Security readout for executives and security teams
Plain-English summary
This old CVE says a Red Hat installation created its initial password using DES-based crypt() hashing instead of MD5. In business terms, the concern is weaker protection for that initial password. The provided sources do not identify affected versions, business impact, or a confirmed fix.
Executive priority
Treat as a legacy hygiene issue unless evidence shows active affected systems. Prioritize inventory, password rotation, and unsupported-system retirement over emergency response.
Technical view
The record describes a Red Hat installation condition where the initial password was hashed with DES via crypt() instead of MD5. The bundle provides no CVSS score, CWE, affected version list, exploit detail, or vendor remediation path.
Likely exposure
Likely limited to legacy Red Hat installations that retained the affected initial password state. Exposure cannot be scoped from the bundle because affected products and versions are listed as n/a.
Exploitation context
No KEV entry is present, and the provided sources do not claim active exploitation.
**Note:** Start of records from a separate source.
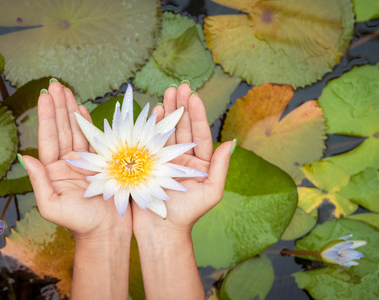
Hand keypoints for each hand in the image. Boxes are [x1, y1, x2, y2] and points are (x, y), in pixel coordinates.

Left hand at [20, 81, 131, 236]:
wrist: (107, 231)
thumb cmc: (79, 223)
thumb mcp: (52, 206)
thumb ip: (38, 181)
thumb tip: (24, 156)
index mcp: (54, 171)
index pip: (48, 138)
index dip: (46, 116)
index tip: (44, 96)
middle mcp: (68, 162)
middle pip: (61, 129)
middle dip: (58, 106)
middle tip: (55, 84)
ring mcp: (85, 161)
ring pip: (76, 130)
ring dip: (71, 110)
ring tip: (66, 90)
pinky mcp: (102, 162)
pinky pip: (94, 139)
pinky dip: (88, 123)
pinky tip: (82, 108)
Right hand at [133, 82, 233, 234]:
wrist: (161, 229)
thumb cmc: (188, 214)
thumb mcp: (211, 192)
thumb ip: (221, 167)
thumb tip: (231, 141)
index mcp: (199, 163)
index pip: (199, 133)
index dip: (197, 114)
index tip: (194, 96)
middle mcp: (182, 157)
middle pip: (182, 127)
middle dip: (181, 106)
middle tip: (179, 87)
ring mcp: (164, 159)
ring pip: (167, 130)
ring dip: (167, 111)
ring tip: (167, 93)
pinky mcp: (147, 162)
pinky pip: (150, 140)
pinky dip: (152, 125)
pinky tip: (153, 111)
The bundle does not provide enough evidence to assess real-world exploitability or prevalence.
Researcher notes
The source bundle is sparse. It identifies the DES crypt() versus MD5 issue but omits affected releases, CVSS, CWE, patch status, and reproduction details. Avoid expanding scope beyond Red Hat installation behavior described in the record.
Mitigation direction
- Check Red Hat or distribution-specific guidance for affected releases and remediation.
- Rotate any initial passwords from legacy Red Hat installations.
- Ensure password hashes use approved modern formats in current builds.
- Retire or isolate unsupported legacy Red Hat systems.
Validation and detection
- Inventory legacy Red Hat systems and installation dates.
- Confirm whether any default or initial passwords remain in use.
- Review password hash policy against current organizational standards.
- Document affected-version evidence before assigning remediation scope.
Public sources used
Generated from the cited source records. This long-tail analysis has not been individually reviewed by a named human.
Conservative CVE-to-ATT&CK context
These mappings and lookup hints may be relevant to the vulnerability behavior, CWE, affected product, or exposure path. Glexia-inferred context is not an official MITRE, ATT&CK, CWE, or CVE Program mapping.
ATT&CK lookup starting points
Use these exact CWE pages and searches to review the Glexia ATT&CK library from this CVE's weakness and description context.
Credential and access behavior lookup
The CVE wording references authentication or credential exposure, so valid-account and credential-access review may help. This is a Glexia inferred lookup path, not an official MITRE, ATT&CK, or CVE Program mapping.
Open ATT&CK lookupCVE-2000-0093 mapping review
Open the CVE-to-ATT&CK bridge for reviewed, inferred, or future official mappings tied to this CVE.
Open ATT&CK lookup- Severity
- Unknown
- CVSS
- Not scored
- Known Exploited
- No
- Published
CNA and ADP enrichment extracted from CVE v5
These fields come from the CVE record and ADP containers, not from Glexia's Take. They preserve time-varying source decisions such as CISA SSVC, KEV status, CVSS metrics, and provider references.
CVSS and timeline data
No CVSS vectors or timeline events were available in the normalized CVE source material.
Source materials
- CVE List V5 sourceCVE List V5
- https://exchange.xforce.ibmcloud.com/vulnerabilities/CVE-2000-0093CVE reference · x_refsource_MISC
Products and packages named in the record
CWE details
CWE links open Glexia weakness intelligence pages with official CWE context, developer remediation guidance, and related CVE mappings.